Several enzymes are activated by manganese. These manganese-activated enzymes help in the process of
metabolizing cholesterol, carbohydrates and amino acids.
The body has an amazing ability to heal wounds and this ability involves a number of different enzymes and amino
acids. Specifically, manganese is involved in the production of collagen, a key healing agent. The body must
produce an even greater supply of collagen than is normally needed when the skin is damaged, which is when
manganese becomes more important than ever.
Manganese helps the body use several important vitamins, among them vitamin B1, Biotin and Vitamin C. The body
also utilizes manganese in the production of breast milk, fat and several of the sex hormones.

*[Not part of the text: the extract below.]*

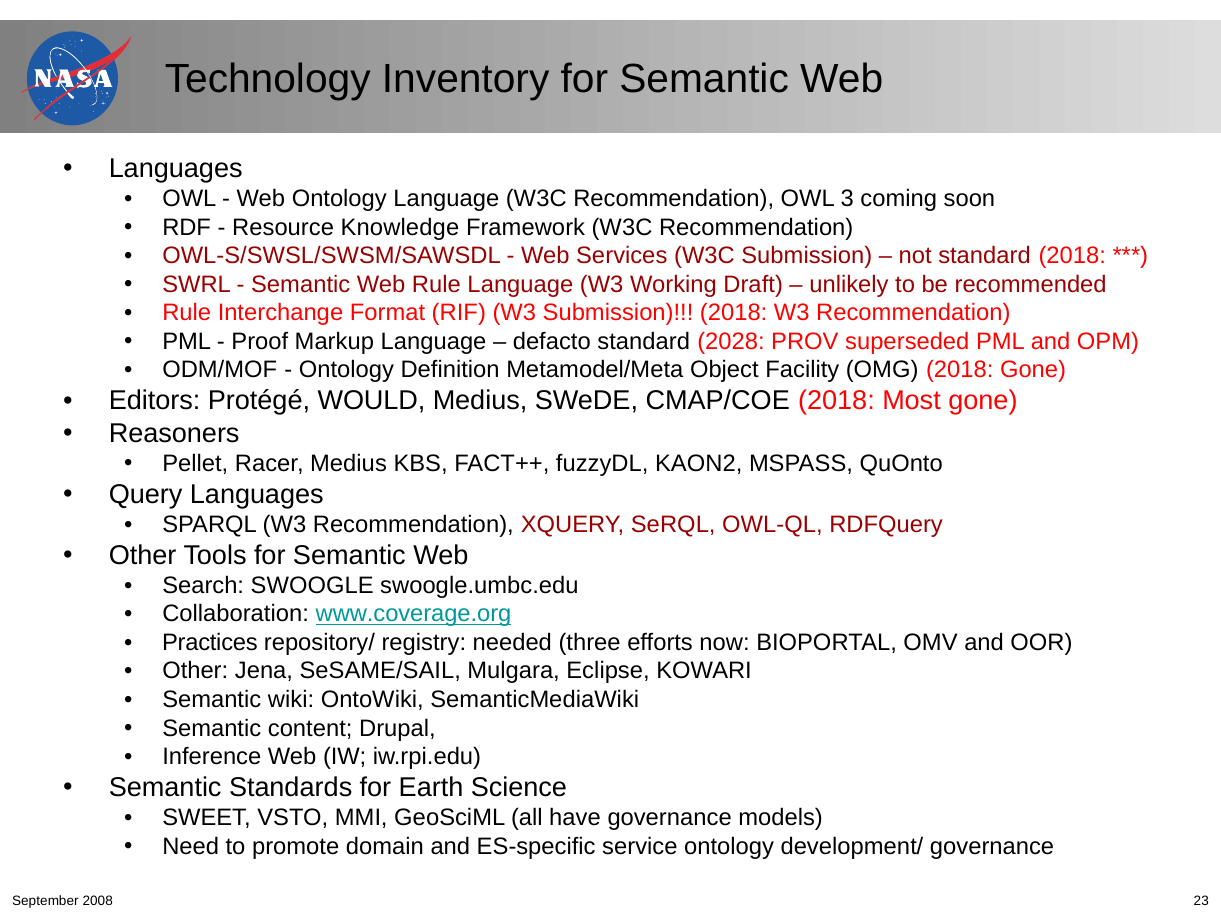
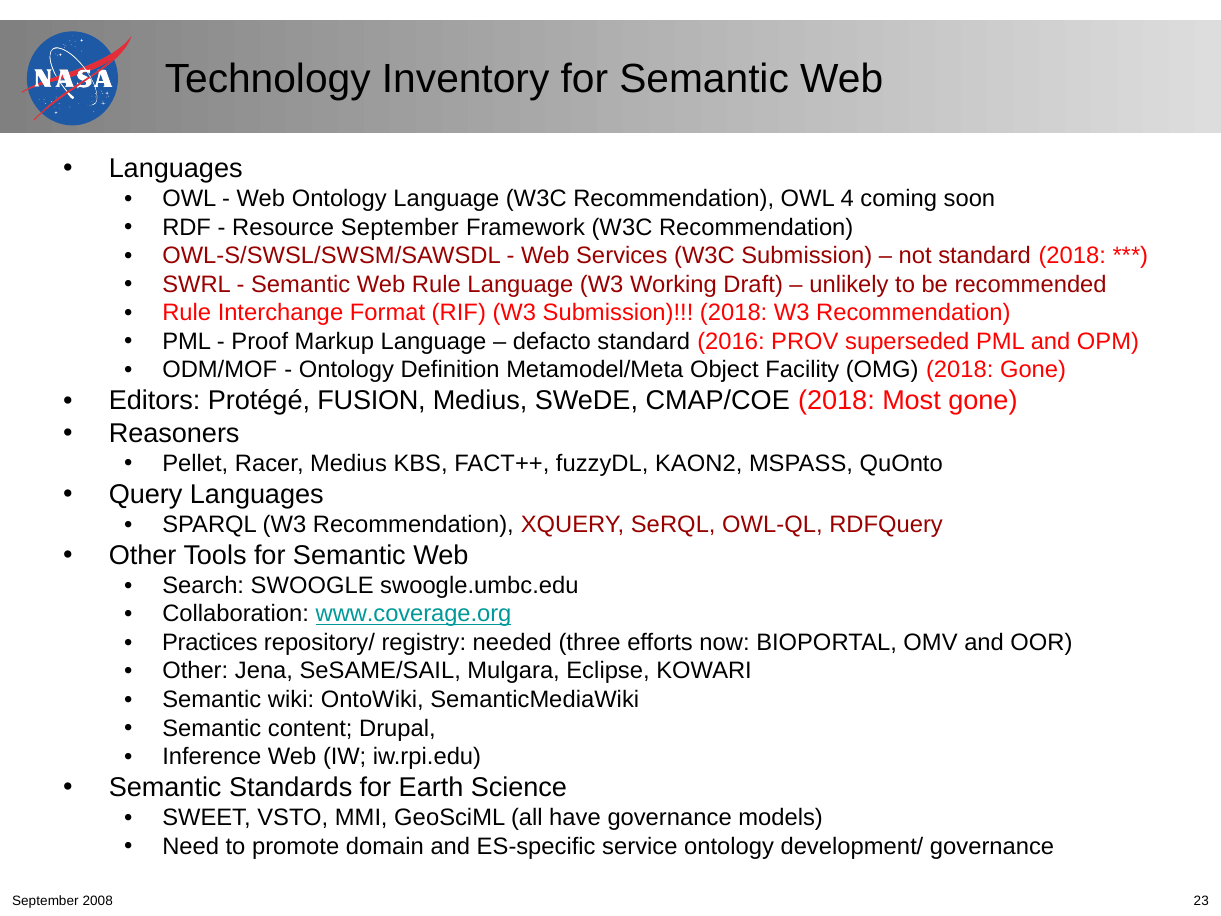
3: 3 -> 4
Resource Knowledge: Knowledge -> September
2028: 2028 -> 2016
WOULD: WOULD -> FUSION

Adequate supplies of manganese are easily achieved by consuming a diet that is rich in leafy vegetables, whole
grains and nuts. Pecans, almonds, peanuts, brown rice, whole wheat bread, pinto, lima and navy beans, spinach,
sweet potatoes, avocados, eggs and pineapple are all excellent sources. Other manganese sources include both green
and black tea. However the tannins present in tea can impair the body's ability to fully absorb the manganese
There is no established recommended daily allowance for manganese but the general recommendation for this
mineral is 1.0 mg/day. The body does not easily absorb manganese, but fortunately, only small amounts are needed to
carry out the functions mentioned above. Again, a nutritionally balanced diet will normally provide a person with
an adequate supply. That is why vegetarians rarely suffer from manganese deficiency.

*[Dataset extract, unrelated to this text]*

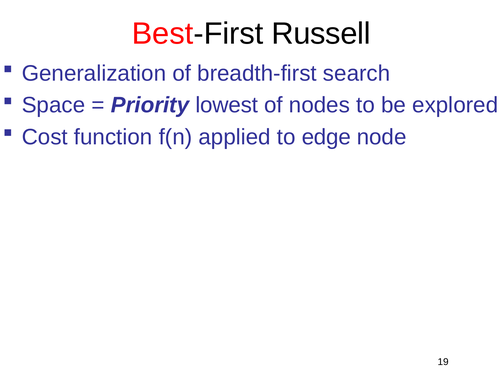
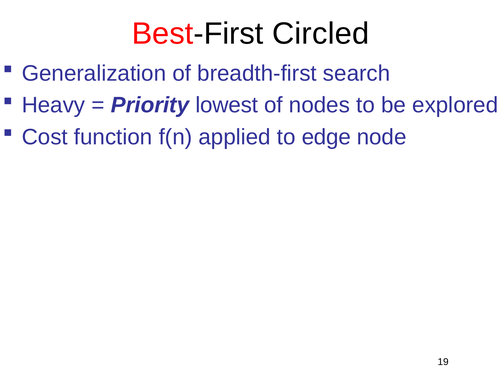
Russell: Russell -> Circled
Space: Space -> Heavy
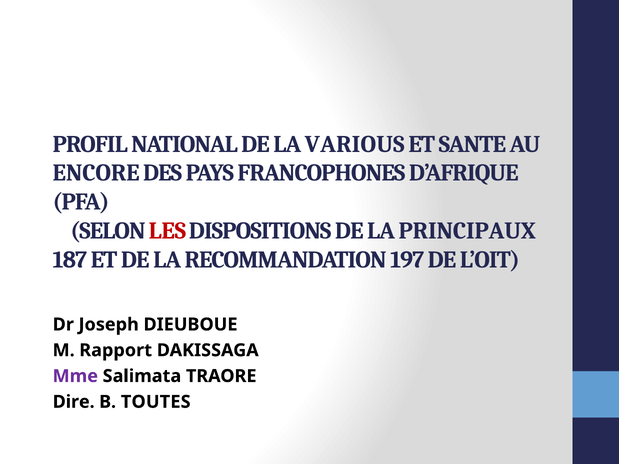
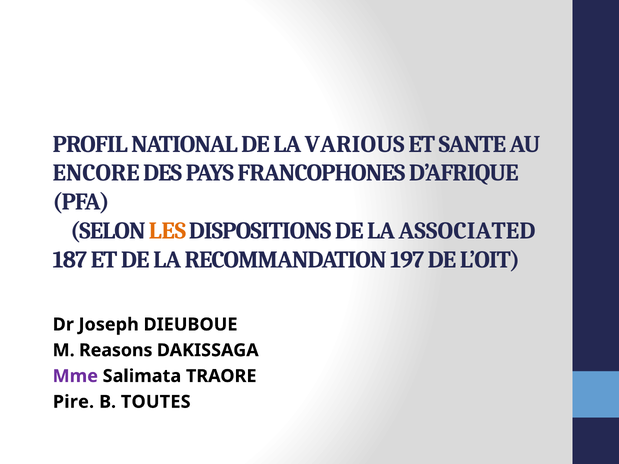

While it is true that to date there is no established recommended daily allowance for the manganese mineral, a
manganese deficiency can result in several adverse health conditions. Among these are a disruption in normal growth
patterns, reproductive problems, abnormal growth and development of the skeletal system, diminished ability to
tolerate glucose and problems involving metabolism. A manganese deficiency can cause painful joints and memory
loss. It can cause problems with the disks located in between the vertebrae. High blood sugar is another
potentially dangerous situation. Over time, a manganese deficiency may lead to osteoporosis or diabetes.